One of the officers said the real concern was that Chinese repression was creating recruits for terrorism. […]
All over Xinjiang, China can point to growing prosperity, cleaner water, new schools, paved roads, modern hospitals, efficient airports, cybercom-merce and huge energy plants.
The price, say Uighurs, is the slow extinction of their identity. Their children take compulsory Chinese lessons. Teaching in Uighur is banned at the main university. Their fabled literature, poetry and music are fading under the assault of karaoke culture. Their history is rewritten.
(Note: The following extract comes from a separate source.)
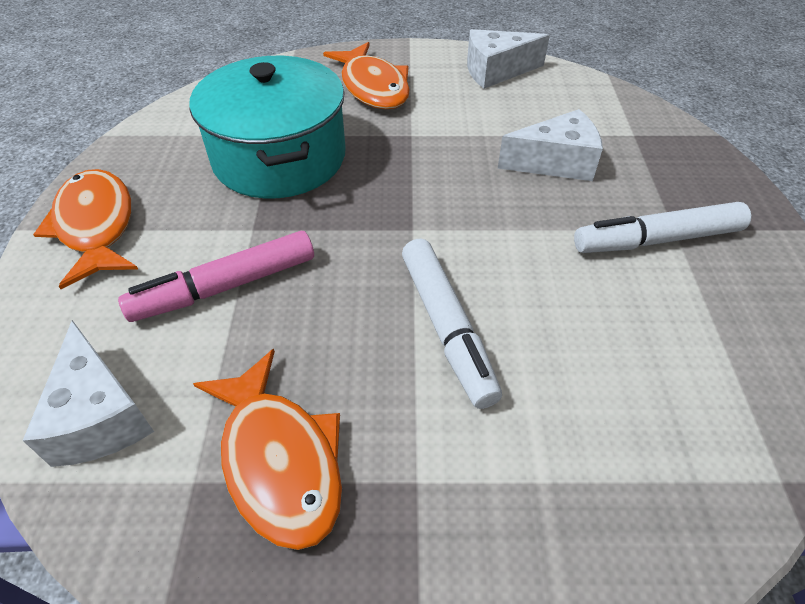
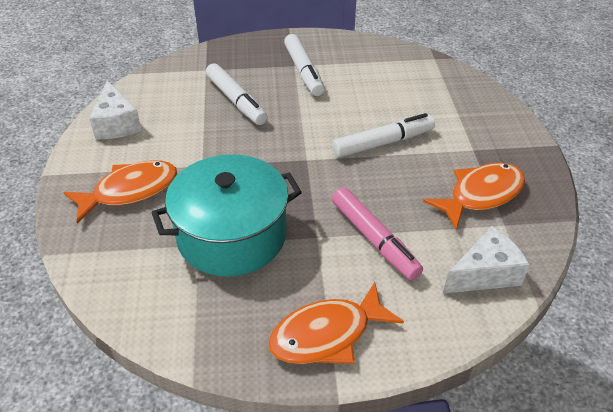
camera: 95 degrees left, 5 degrees down
(555, 162) = (236, 101): white cheese -> white marker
For western tourists, who come to Xinjiang to roam the ruins of the Silk Road, the Chinese have erected a new museum in Urumqi. It portrays the final Chinese conquest of this harsh territory, first claimed by the Han emperors in the era before Christ.
The slick exhibits equate its 9m Uighurs with the 4,900 Tartars, 11,100 Russians and 14,500 Uzbek inhabitants.
“All cooperate as one family under the glorious nationality policy of the party,” an inscription in Chinese characters proclaims.